That's how much the market cap of Google (GOOG) gained overnight in a 10% run that brings their market cap to $860Bn and back in contention for the Trillion Dolllar Club. There are only 30 S&P 500 companies valued at more than $75Bn: GE (GE) is only $92Bn, Caterpillar (CAT) is $75.8Bn and CVS (CVS) is $72Bn so, essentially, GOOG added an entire blue chip to their valuation in overnight trading.
Did $75Bn pour into the company? No, not at all, the overnight trading is very thin with less than 500,000 shares trading and, even at $1,200 per share and even if every transaction were a buy and not a sell, that's only $600M of inflows yet the stock shows that investors gained over 100 times that amount. That's one of the great illusions of the stock market, the APPARENT valuation of these companies has very little to do with actual money flows – it's more like an auction where whatever crazy price the last person bids on the last share sold becomes the price of hundreds of millions of other shares – regardless of whether there is actually demand for them or not.
This morning we're going to get our first look at Q2's GDP, which is expected to come in at 1.8% and that's down 42% from Q1s 3.1% growth rate – a very significant slow-down. The Atlanta Fed's GDPNow forecast, in fact, has lowered their projections for Q2 down to 1.3% – quite a bit lower than leading economorons and the market will not likely take it well if the Atlanta Fed turns out to be correct – we'll see at 8:30.
I don't know where "leading economorons" get their data but the Atlanta Fed looks at the same things I do and we both feel the economy is quite a bit weaker than 1.8% growth but this is an advanced estimate and can be wildly inaccurate – so anything can happpen. Here's the data set so you can decide for yourself if 1.8% or 1.3% is closer to reality:
Amazon (AMZN), in fact, had disappointing earnings yesterday as the battle to create a one-day service heats up and begins to eat into the bottom line. Amazon is also having the same issues Netflix (NFLX) is with the cost of content in their Prime Video service but they can't let it go now as it's the main reason people sign up these days as EVERYONE has free two-day delivery now.
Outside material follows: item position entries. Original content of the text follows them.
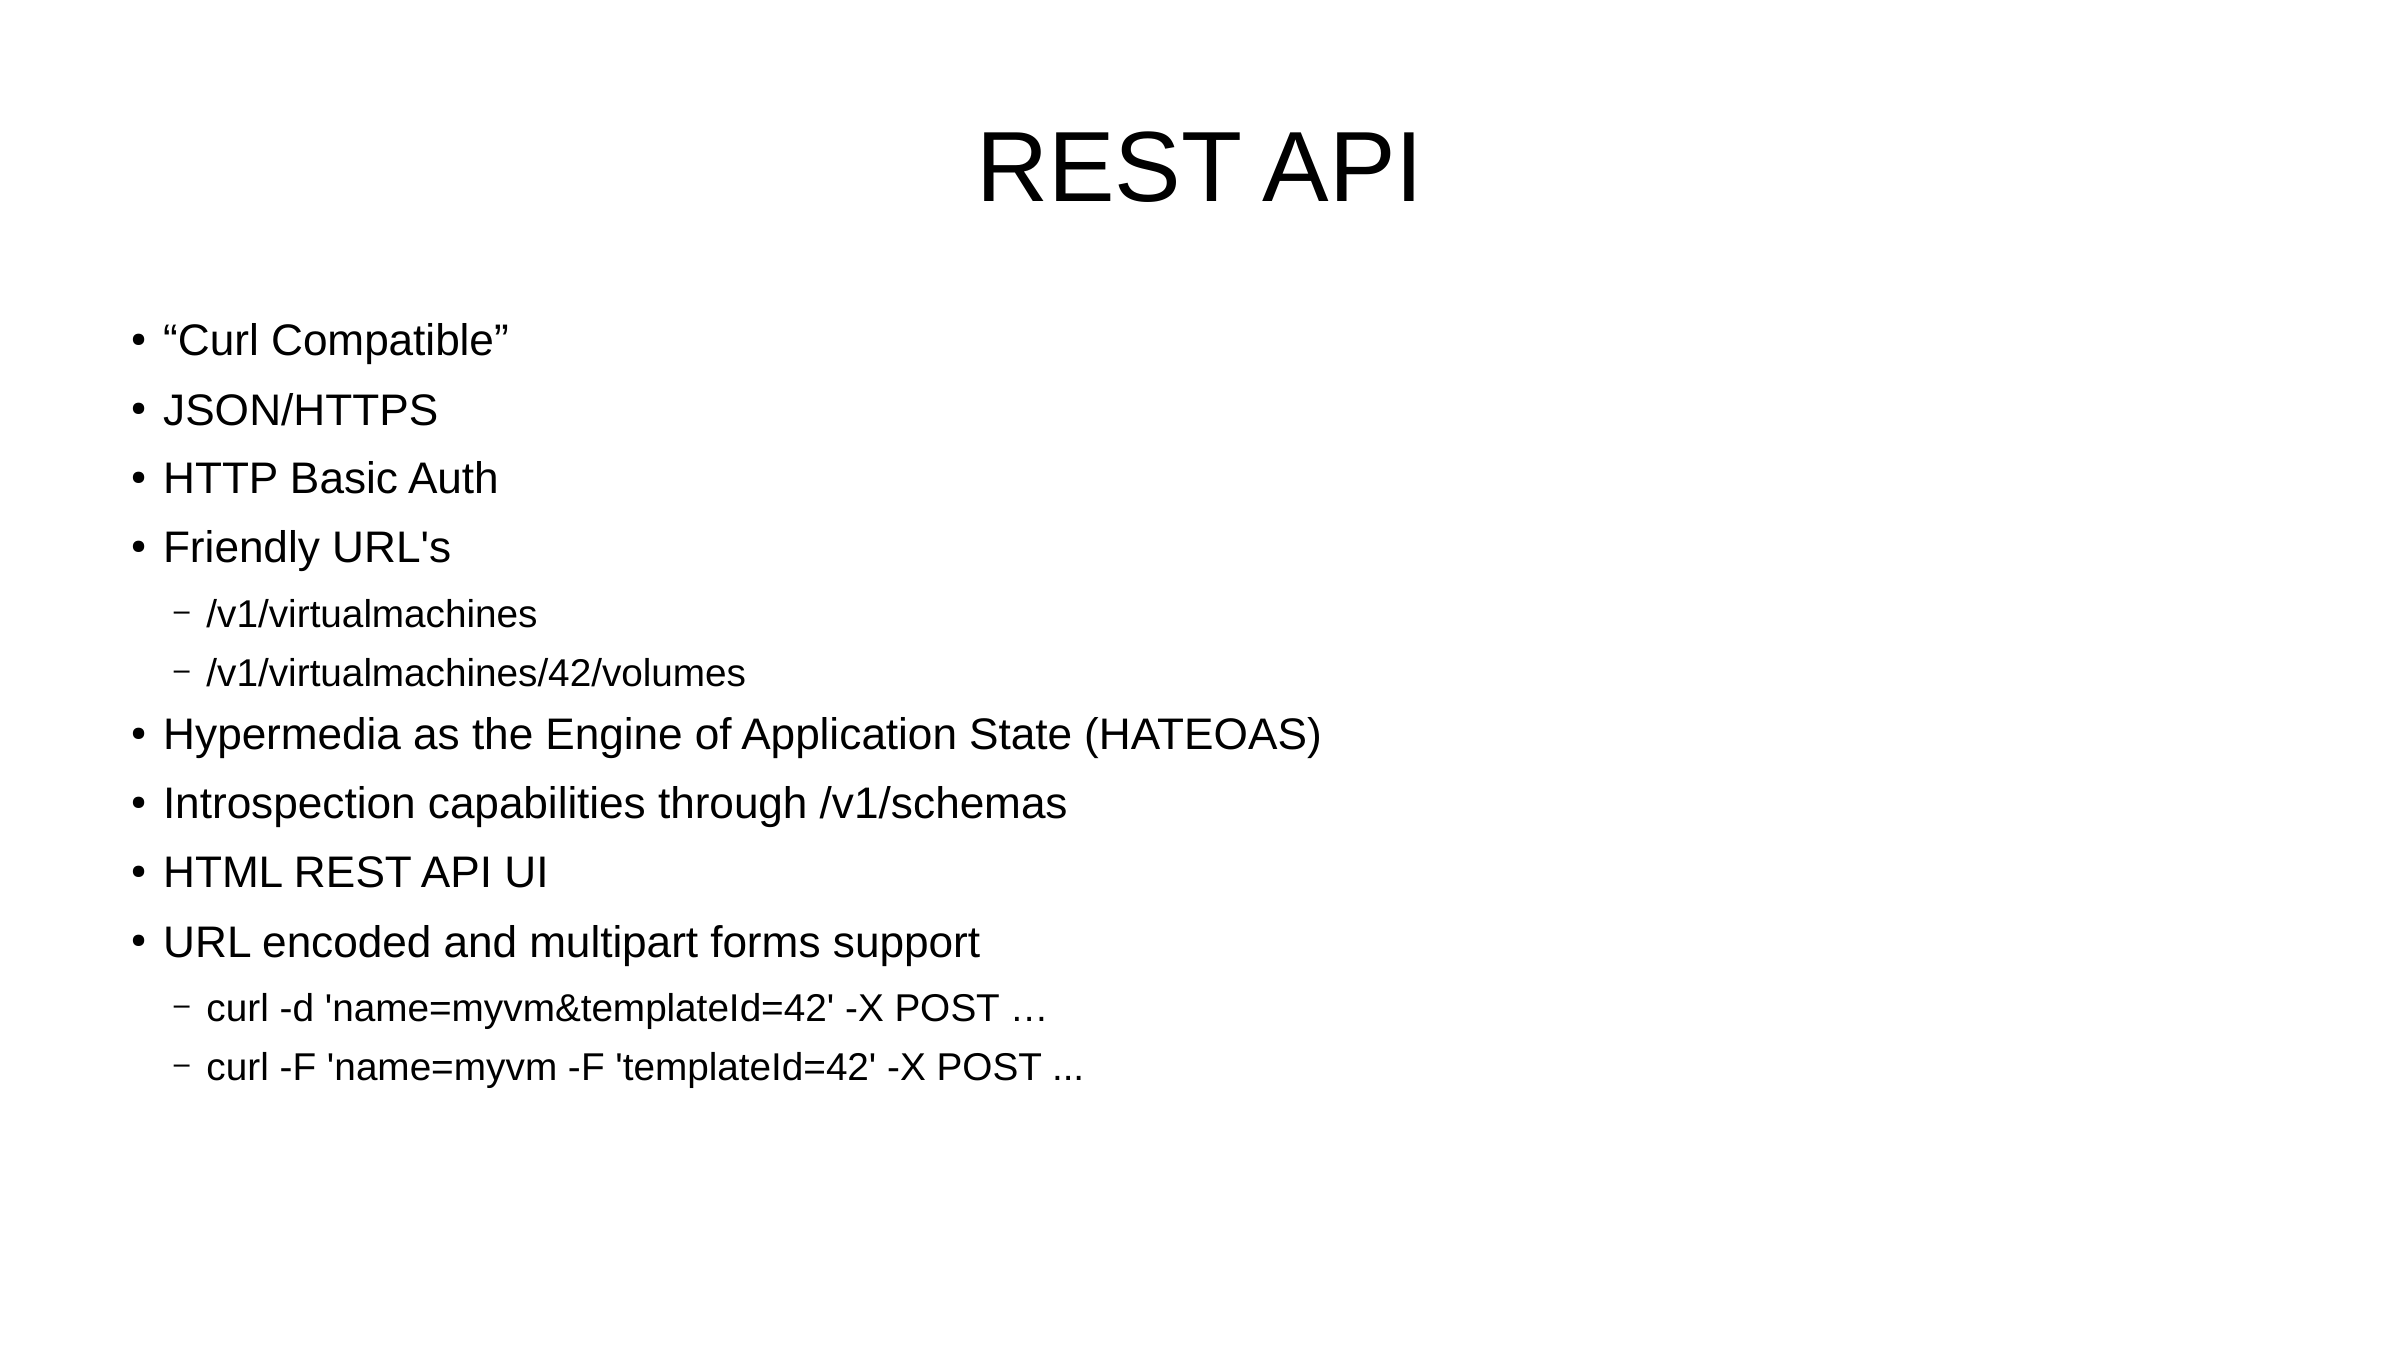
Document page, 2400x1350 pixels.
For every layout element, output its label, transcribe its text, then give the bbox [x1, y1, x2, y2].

list “Curl Compatible” JSON/HTTPS HTTP Basic Auth Friendly URL's /v1/virtualmachines /v1/virtualmachines/42/volumes Hypermedia as the Engine of Application State (HATEOAS) Introspection capabilities through /v1/schemas HTML REST API UI URL encoded and multipart forms support curl -d 'name=myvm&templateId=42' -X POST … curl -F 'name=myvm -F 'templateId=42' -X POST ... [120, 315, 2232, 1099]
title REST API [120, 53, 2280, 280]
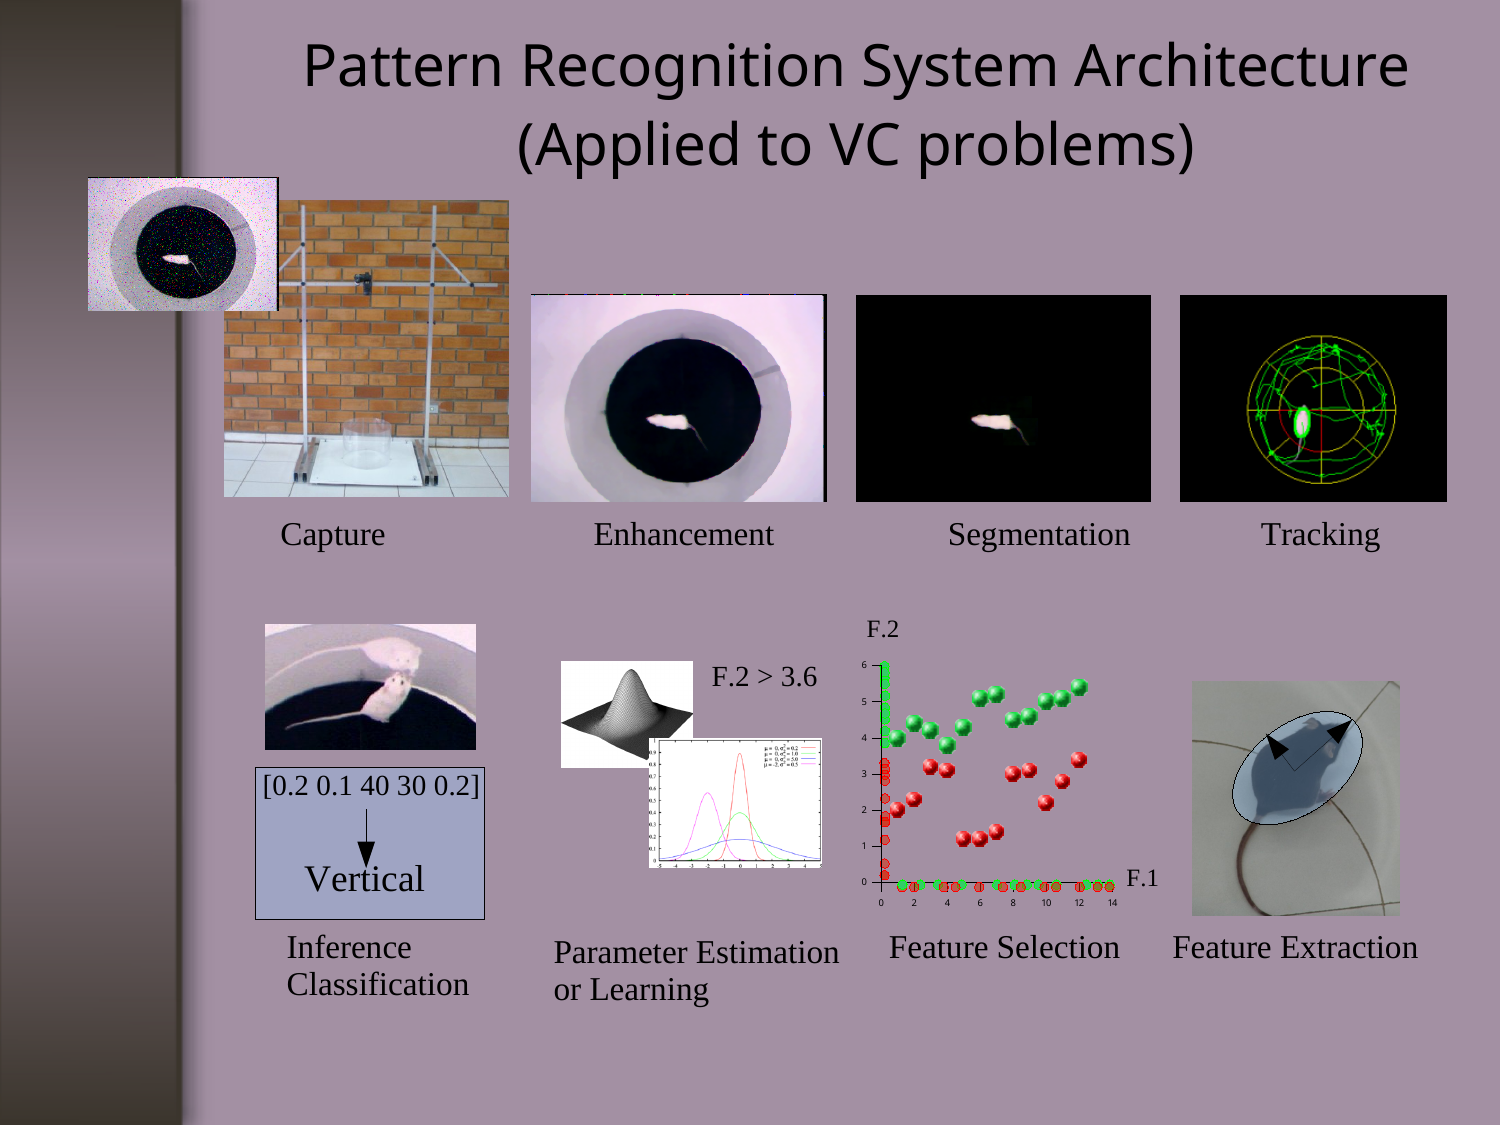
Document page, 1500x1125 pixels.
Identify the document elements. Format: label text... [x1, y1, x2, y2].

text_box Tracking [1246, 507, 1397, 569]
text_box [974, 882, 984, 892]
text_box [992, 879, 1008, 892]
text_box [1093, 879, 1103, 892]
text_box F.2 [851, 608, 915, 658]
text_box [1051, 879, 1062, 892]
chart [856, 649, 1123, 916]
text_box Enhancement [578, 507, 790, 569]
text_box [1269, 711, 1352, 770]
picture [0, 0, 1500, 1125]
text_box Feature Selection [874, 921, 1137, 983]
text_box [897, 879, 908, 892]
text_box [255, 818, 485, 920]
text_box F.2 > 3.6 [696, 652, 833, 709]
text_box Capture [265, 507, 402, 569]
text_box [909, 879, 925, 892]
text_box [1034, 879, 1049, 892]
text_box Vertical [289, 850, 441, 918]
text_box Inference Classification [271, 921, 485, 1029]
text_box Segmentation [933, 507, 1146, 569]
text_box [0.2 0.1 40 30 0.2] [248, 761, 496, 818]
text_box [951, 879, 967, 892]
text_box [933, 879, 949, 892]
text_box [1010, 879, 1032, 892]
text_box Parameter Estimation or Learning [538, 926, 857, 1034]
text_box [1104, 879, 1111, 892]
text_box [1232, 719, 1363, 825]
title Pattern Recognition System Architecture (Applied to VC problems) [206, 9, 1500, 198]
text_box F.1 [1111, 856, 1175, 906]
text_box [1075, 879, 1091, 892]
text_box Feature Extraction [1157, 921, 1435, 983]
8:30 Update: 2.1% – a big upside surprise and that's good but it might not be taken that way by the market as it makes it even less likely the Fed will lower rates next Wednesday as it kind of throws their "slowing" narrative that justifies more easing right out the Window. Not only is GDP well over estimates but so is the "Deflator" at 2.4% vs 1.8% expected and 0.6% in the prior reading indicating a massive uptick in inflationary pressure. Keep in mind the Fed's inflation target is 2% so we're well over that mark and that indicates the Fed should be TIGHTENING policy, not loosening it!
Driving the GDP higher was a whopping 5% increase in Government Consumption (Table 1, line 22) that is responsible for more than the entire beat as Trump uses his out-of-control budget to engineer himself a positive GDP Report – well played Mr. President! Personal Consumption dropped 1% from Q1 and Private Domestic Investment dove from 6.2% to NEGATIVE 5.5%, which would be catastrophic if not washed out by Government Spending and Residential Investment was also negative 1.5% – so the consumers are clearly pulling back.
Exports were down 5.2% and Imports were flat so Trump is not "winning" his trade war at all as we're buying the same amount but selling significantly less – that would be the very definition of losing, actually. Non-defense Government Spending (Trump's parade?) jumped an astonishing 15.9% – you NEVER see double digit jumps like that – what the Hell is he doing with our money???
We'll see what the Fed actually does next week but you can only justify these kind of valuations if Corporate Borrowing Costs remain close to zero and the Government can be expected to keep spending in order to boost the GDP – even while the consumers are cutting back after stretching their credit to the max.
One thing that is different this time – home loans aren't as out of control as they were in 2007 – that's a highly leveraged area of borrowing that we haven't repeated as it was based on an implied home value (that turned out to be wrong) rather than the actual ability to pay. On the other hand, we now have $1.6Tn in student loans, based on the assumption that students will be able to make those payments from future wages – hopefully that premise doesn't turn out to be shaky too.